Provided passage
******************************

Confession: I said something very similar to “We’re all in this together,” if not those exact words, to Madison Mennonite a week or two after we first started meeting virtually for worship.  My intent was good, of course, but Willimon is right that such platitudes are not grounded in reality and render majority-white congregations (and their white leaders) blind to the pandemic’s varying effects.

What I meant to do when I said, “We’re all in this together,” was to inspire us all to live into an attitude of mutual aid.  To think of others as equals. To consider how our actions affect others. But, knowing that even I struggle to practice what I preach, I wonder: is it possible to swim against the swollen, relentless river of white, patriarchal imperialism? Is it possible for us to work for a society where we are “all in this together”?

Which brings us to the good news: There are others in the water with us, struggling against the current, resisting the undertow.  We just need to look up and out to see that we’re not alone.

Last fall, I borrowed The Book of Joy audiobook from our local library and listened to it as I transitioned from one place of ministry to another.  The Book of Joy details a delightful and theologically-provoking conversation between the Dalai Lama and Archbishop Desmond Tutu.  As the two religious leaders reflected on suffering and what it means in human life, one shared their belief that any suffering we’re experiencing begins to heal when we enter into the suffering of others.  In other words, if we remain focused only on our suffering, our pain, and our turmoil, we will find it difficult to ever heal. It’s like continuously picking at or fussing over a flesh wound.  And, while we are absorbed with our own hurt, we will find it difficult to sojourn compassionately with others.

This teaching is helpful at the individual level as well as the communal level.  As we look up and out, we see that we’re swimming upstream with others, and we can band together in solidarity.  But we shouldn’t stop there.  Sticking with the aquamarine metaphor, our “schools” also need to look up and out and see that there are many, many other “schools” banding together, resisting the impulse to defend only our interests (lest we flounder…).

In the church, we can do this by linking with other faith communities – informally and formally – expanding our networks of relationships and resources and ultimately, compassion.  In an attempt to encourage my church to do just this, a few weeks ago in our virtual worship, I invited congregants (and friends on social media) to name faith communities they wanted us to pray for. The intent was to look up and out, to see that we are not alone in our suffering.  That we are not the only ones who are impacted by COVID-19.  That our decisions and actions cause ripples beyond us and impact everyone else in the water.**

COVID-19 is teaching us that loving others takes proactive courage. It is teaching us that we cannot lie behind the half-truth that “we’re all in this together,” when we’re unwilling to sacrifice for our siblings in our neighborhoods and around the world.  And it’s teaching us that there are others with us in the deluge, fighting to swim against the tide of individualism and self-security, if we just look up and out.  Look up and look out.

******************************

(Saved entries)
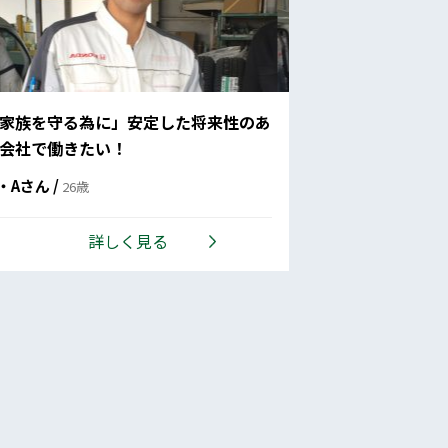
家族を守る為に」安定した将来性のあ
会社で働きたい！
・Aさん /
26歳
詳しく見る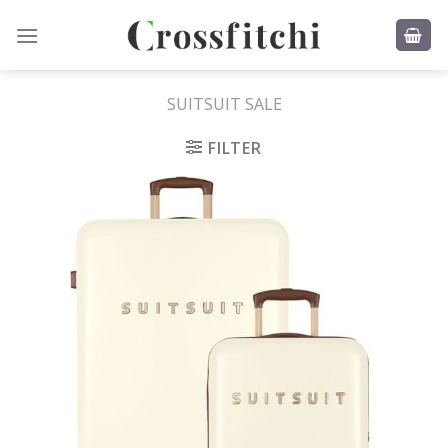
Skip
to
content
SUITSUIT SALE
FILTER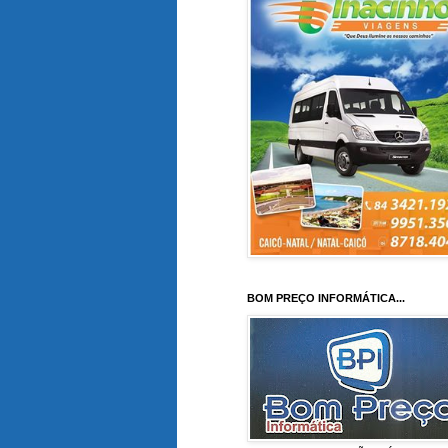
BOM PREÇO INFORMÁTICA...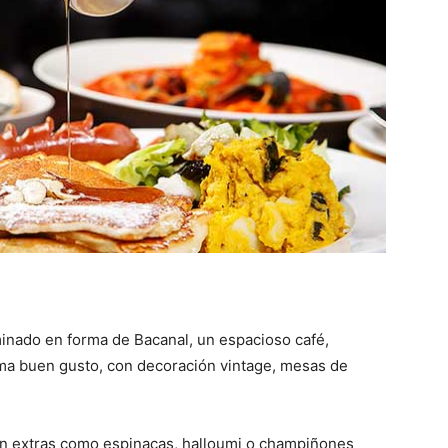
uminado en forma de Bacanal, un espacioso café,
zuma buen gusto, con decoración vintage, mesas de
n extras como espinacas, halloumi o champiñones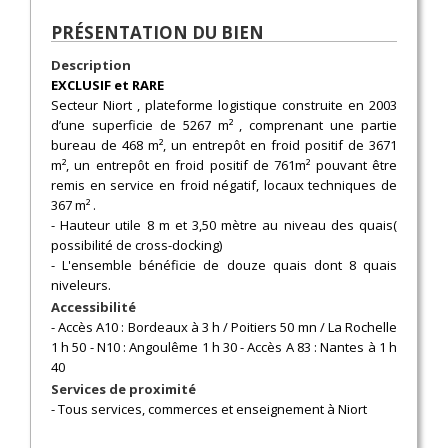
PRÉSENTATION DU BIEN
Description
EXCLUSIF et RARE
Secteur Niort , plateforme logistique construite en 2003
d’une superficie de 5267 m² , comprenant une partie
bureau de 468 m², un entrepôt en froid positif de 3671
m², un entrepôt en froid positif de 761m² pouvant être
remis en service en froid négatif, locaux techniques de
367 m² .
- Hauteur utile 8 m et 3,50 mètre au niveau des quais(
possibilité de cross-docking)
- L'ensemble bénéficie de douze quais dont 8 quais
niveleurs.
Accessibilité
- Accès A10 : Bordeaux à 3 h / Poitiers 50 mn / La Rochelle
1 h 50 - N10 : Angoulême 1 h 30 - Accès A 83 : Nantes à 1 h
40
Services de proximité
- Tous services, commerces et enseignement à Niort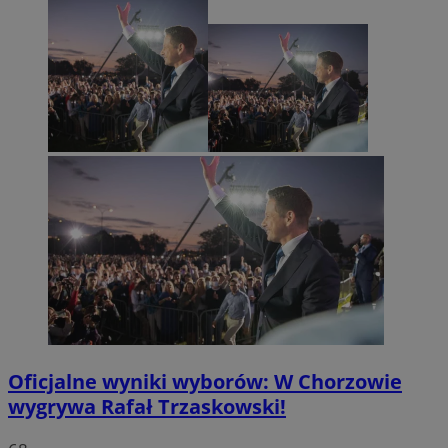
Oficjalne wyniki wyborów: W Chorzowie
wygrywa Rafał Trzaskowski!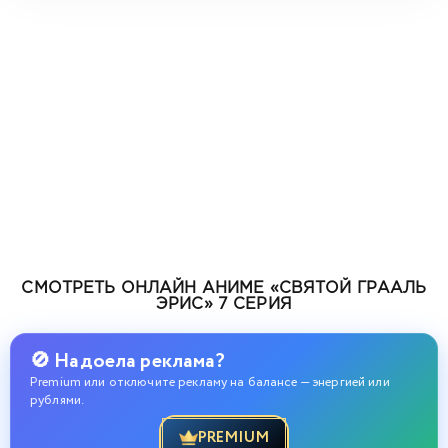
СМОТРЕТЬ ОНЛАЙН АНИМЕ «СВЯТОЙ ГРААЛЬ
ЭРИС» 7 СЕРИЯ
🚫 Надоела реклама?
Premium или отключите рекламу на балансе — энергией или
рублями.
PREMIUM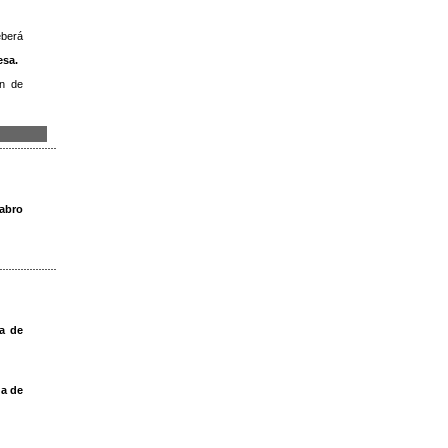
eberá
esa.
en de
tabro
ra de
da de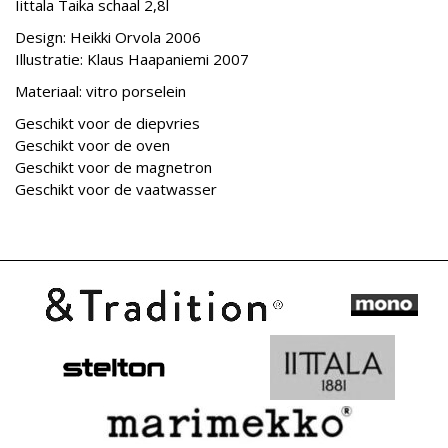
Iittala Taika schaal 2,8l
Design: Heikki Orvola 2006
Illustratie: Klaus Haapaniemi 2007
Materiaal: vitro porselein
Geschikt voor de diepvries
Geschikt voor de oven
Geschikt voor de magnetron
Geschikt voor de vaatwasser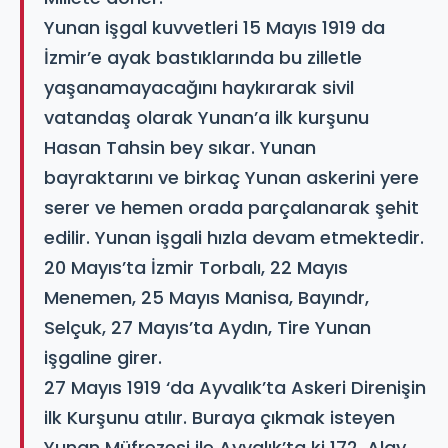
Yunan işgal kuvvetleri 15 Mayıs 1919 da
İzmir’e ayak bastıklarında bu zilletle
yaşanamayacağını haykırarak sivil
vatandaş olarak Yunan’a ilk kurşunu
Hasan Tahsin bey sıkar. Yunan
bayraktarını ve birkaç Yunan askerini yere
serer ve hemen orada parçalanarak şehit
edilir. Yunan işgali hızla devam etmektedir.
20 Mayıs’ta İzmir Torbalı, 22 Mayıs
Menemen, 25 Mayıs Manisa, Bayındr,
Selçuk, 27 Mayıs’ta Aydın, Tire Yunan
işgaline girer.
27 Mayıs 1919 ‘da Ayvalık’ta Askeri Direnişin
ilk Kurşunu atılır. Buraya çıkmak isteyen
Yunan Müfrezesi ile Ayvalık’ta ki 172. Alay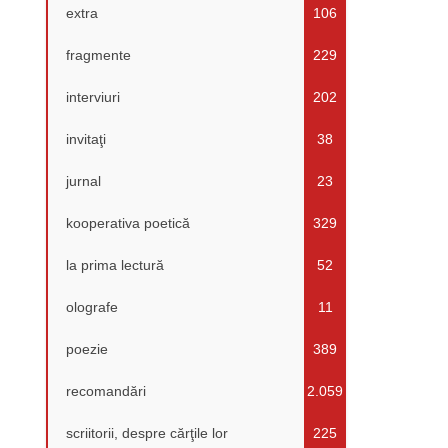
extra
106
fragmente
229
interviuri
202
invitaţi
38
jurnal
23
kooperativa poetică
329
la prima lectură
52
olografe
11
poezie
389
recomandări
2.059
scriitorii, despre cărţile lor
225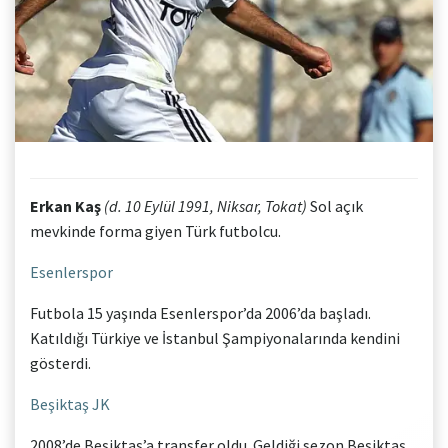
Erkan Kaş
(d. 10 Eylül 1991, Niksar, Tokat)
Sol açık
mevkinde forma giyen Türk futbolcu.
Esenlerspor
Futbola 15 yaşında Esenlerspor’da 2006’da başladı.
Katıldığı Türkiye ve İstanbul Şampiyonalarında kendini
gösterdi.
Beşiktaş JK
2008’de Beşiktaş’a transfer oldu. Geldiği sezon Beşiktaş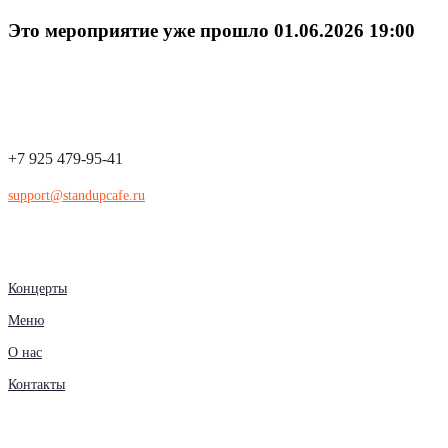
Это мероприятие уже прошло 01.06.2026 19:00
+7 925 479-95-41
support@standupcafe.ru
Концерты
Меню
О нас
Контакты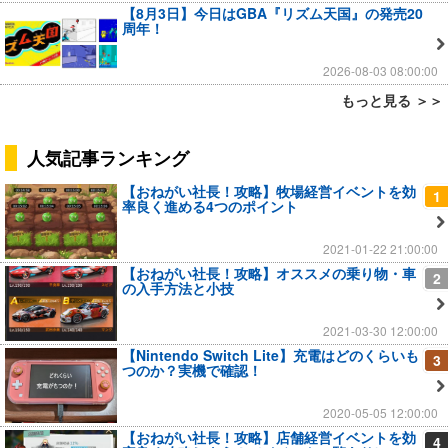
【8月3日】今日はGBA『リズム天国』の発売20
周年！
2026-08-03 08:00:00
もっと見る ＞＞
人気記事ランキング
【おねがい社長！攻略】牧場経営イベントを効
1
率良く進める4つのポイント
2021-01-22 21:00:00
【おねがい社長！攻略】オススメの乗り物・車
2
の入手方法と小技
2021-03-30 12:00:00
【Nintendo Switch Lite】充電はどのくらいも
3
つのか？実機で確認！
2020-05-05 12:00:00
【おねがい社長！攻略】店舗経営イベントを効
4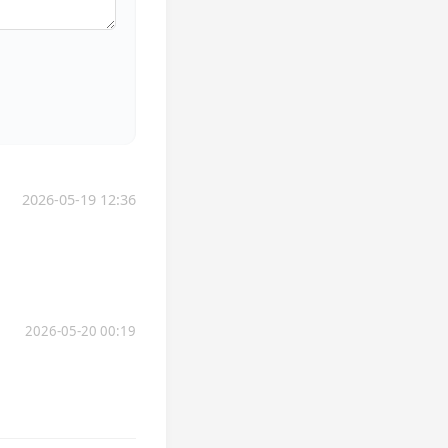
2026-05-19 12:36
2026-05-20 00:19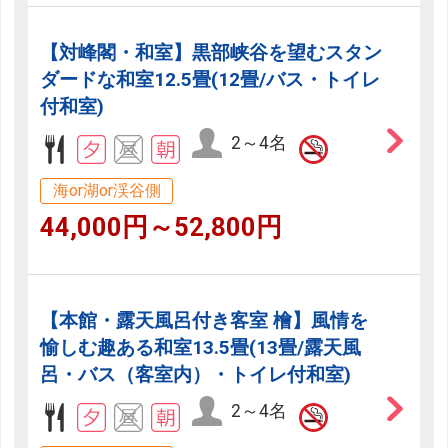
【対峰閣・和室】黒部峡谷を望むスタン
ダードな和室12.5畳(12畳/バス・トイレ
付和室)
2～4名
海or湖or渓谷側
44,000円～52,800円
【本館・露天風呂付き客室 檜】風情を
愉しむ趣ある和室13.5畳(13畳/露天風
呂・バス（客室内）・トイレ付和室)
2～4名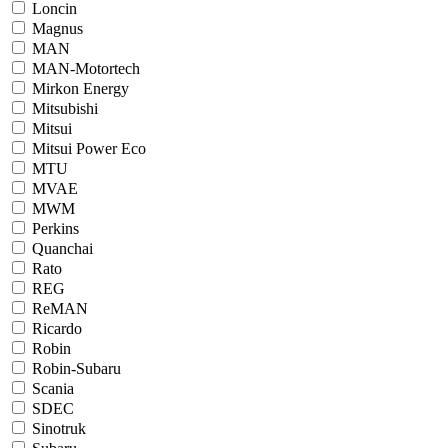
Loncin
Magnus
MAN
MAN-Motortech
Mirkon Energy
Mitsubishi
Mitsui
Mitsui Power Eco
MTU
MVAE
MWM
Perkins
Quanchai
Rato
REG
ReMAN
Ricardo
Robin
Robin-Subaru
Scania
SDEC
Sinotruk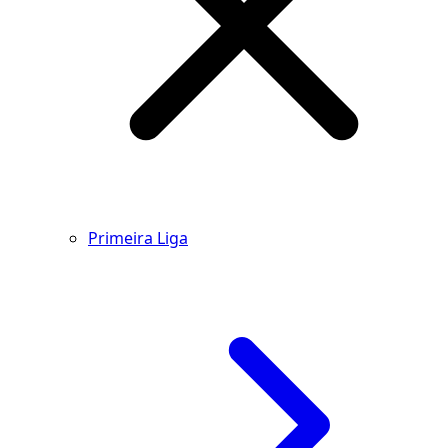
Primeira Liga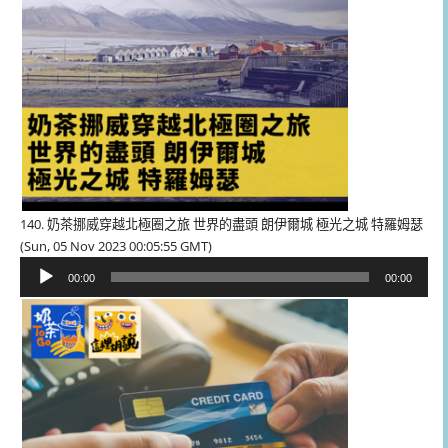
140. 奶茶挪威穿越北極圈之旅 世界的盡頭 朗伊爾城 極光之城 特羅姆瑟
(Sun, 05 Nov 2023 00:05:55 GMT)
音
00:00
00:00
訊
播
放
器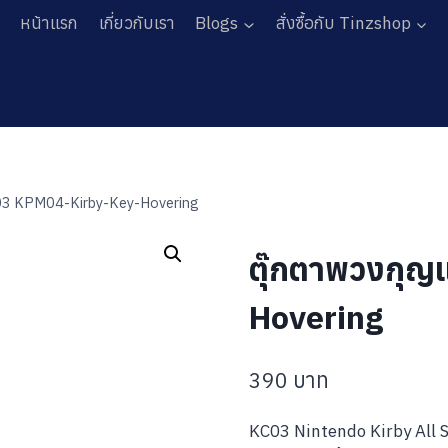
หน้าแรก
เกี่ยวกับเรา
Blogs
สั่งซื้อกับ Tinzshop
03 KPM04-Kirby-Key-Hovering
ตุ๊กตาพวงกุ
Hovering
390
บาท
KC03 Nintendo Kirby All S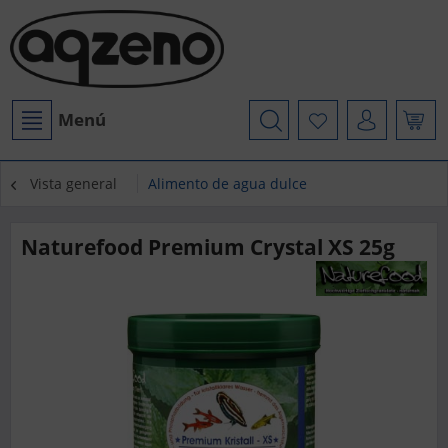
Menú
Vista general
Alimento de agua dulce
Naturefood Premium Crystal XS 25g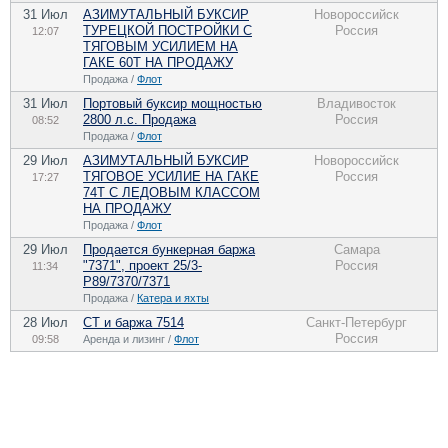
31 Июл
АЗИМУТАЛЬНЫЙ БУКСИР
Новороссийск
ТУРЕЦКОЙ ПОСТРОЙКИ С
Россия
12:07
ТЯГОВЫМ УСИЛИЕМ НА
ГАКЕ 60Т НА ПРОДАЖУ
Продажа /
Флот
31 Июл
Портовый буксир мощностью
Владивосток
2800 л.с. Продажа
Россия
08:52
Продажа /
Флот
29 Июл
АЗИМУТАЛЬНЫЙ БУКСИР
Новороссийск
ТЯГОВОЕ УСИЛИЕ НА ГАКЕ
Россия
17:27
74Т С ЛЕДОВЫМ КЛАССОМ
НА ПРОДАЖУ
Продажа /
Флот
29 Июл
Продается бункерная баржа
Самара
"7371", проект 25/3-
Россия
11:34
Р89/7370/7371
Продажа /
Катера и яхты
28 Июл
СТ и баржа 7514
Санкт-Петербург
Россия
09:58
Аренда и лизинг /
Флот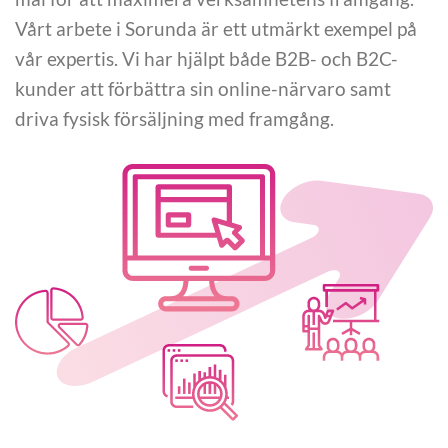
Vårt arbete i Sorunda är ett utmärkt exempel på
vår expertis. Vi har hjälpt både B2B- och B2C-
kunder att förbättra sin online-närvaro samt
driva fysisk försäljning med framgång.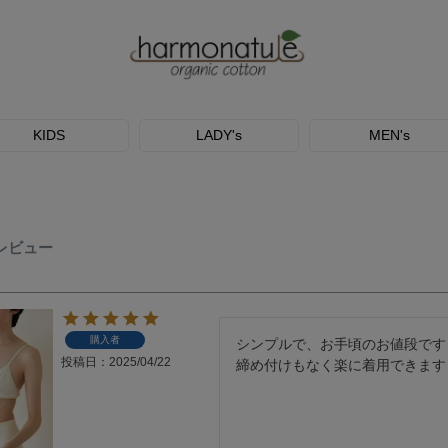
KIDS
LADY's
MEN's
のレビュー
購入者
シンプルで、お手頃のお値段です

投稿日
2025/04/22
締め付けもなく楽に着用できます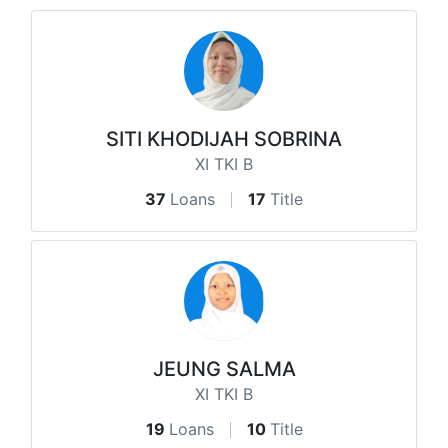
SITI KHODIJAH SOBRINA
XI TKI B
37
Loans
17
Title
JEUNG SALMA
XI TKI B
19
Loans
10
Title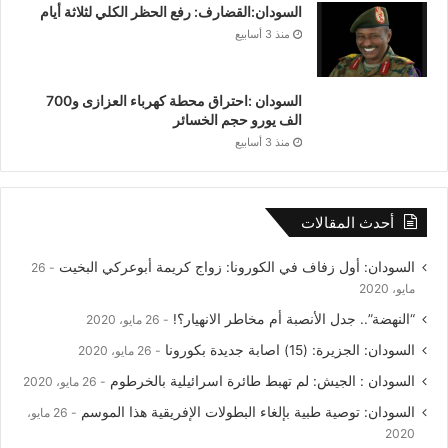
السودان:القضارف: رفع الحظر الكلي لثلاثة أيام
منذ 3 أسابيع
السودان :احتراق محطة كهرباء العزازى و700
الف يورو حجم الخسائر
منذ 3 أسابيع
أحدث المقالات
السودان: أول زفاف في الكورونا: زواج كريمة أبوعركي البخيت
26
مايو، 2020
“النهضة”.. جدل الأنصبة أم مخاطر الانهيار؟!
26 مايو، 2020
السودان: الجزيرة: (15) اصابة جديدة بكورونا
26 مايو، 2020
السودان : الجيش: لم تهبط طائرة اسرائيلية بالخرطوم
26 مايو، 2020
السودان: توصية طبية بإلغاء البطولات الإفريقية هذا الموسم
26 مايو،
2020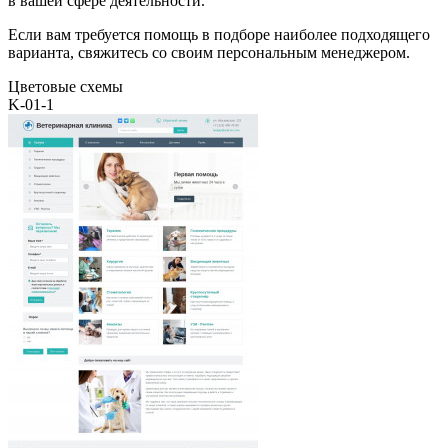
в вашей сфере деятельности.
Если вам требуется помощь в подборе наиболее подходящего
варианта, свяжитесь со своим персональным менеджером.
Цветовые схемы
K-01-1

******************************

Task item
In the pandemic reflection, copy the passage from "Last fall, I" to "compassionately with others.", swapping "conversation" for "dialogue".

Response to the exercise
Last fall, I borrowed The Book of Joy audiobook from our local library and listened to it as I transitioned from one place of ministry to another.  The Book of Joy details a delightful and theologically-provoking dialogue between the Dalai Lama and Archbishop Desmond Tutu.  As the two religious leaders reflected on suffering and what it means in human life, one shared their belief that any suffering we’re experiencing begins to heal when we enter into the suffering of others.  In other words, if we remain focused only on our suffering, our pain, and our turmoil, we will find it difficult to ever heal. It’s like continuously picking at or fussing over a flesh wound.  And, while we are absorbed with our own hurt, we will find it difficult to sojourn compassionately with others.